__What you will do__:
Search the records for the string "transporte" and copy every line in which it appears.

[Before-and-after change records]
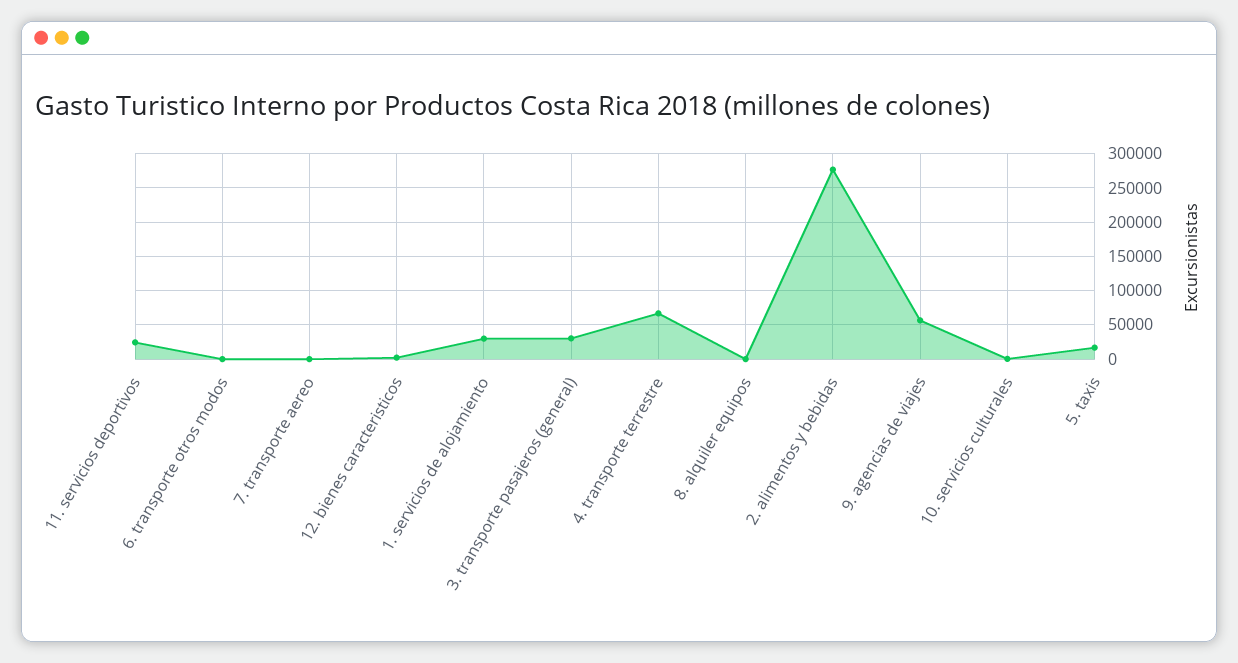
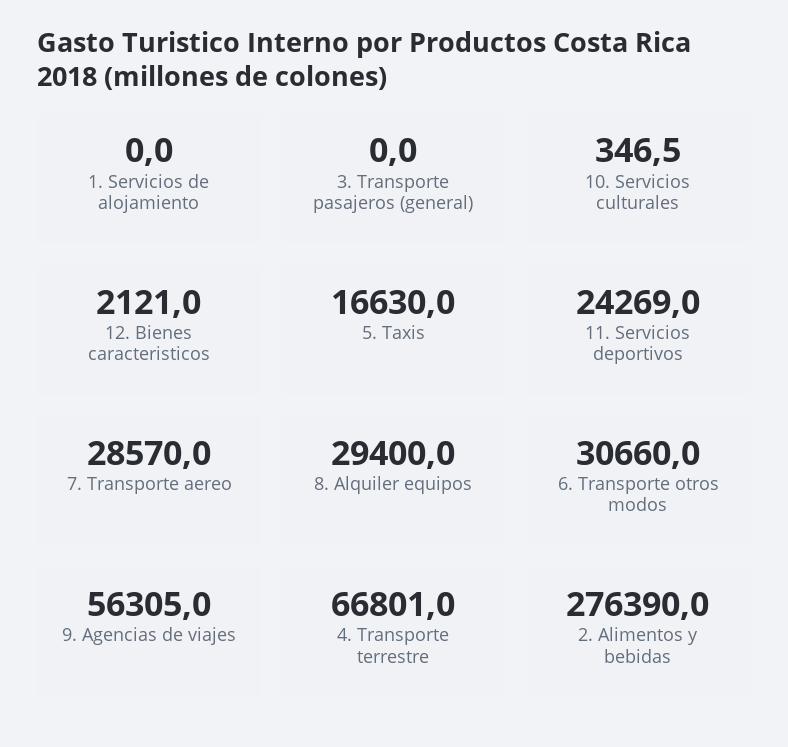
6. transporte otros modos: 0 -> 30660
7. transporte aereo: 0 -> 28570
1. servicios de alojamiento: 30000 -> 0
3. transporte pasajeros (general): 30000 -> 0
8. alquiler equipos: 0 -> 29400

__Solution to this task__:
6. transporte otros modos: 0 -> 30660
7. transporte aereo: 0 -> 28570
3. transporte pasajeros (general): 30000 -> 0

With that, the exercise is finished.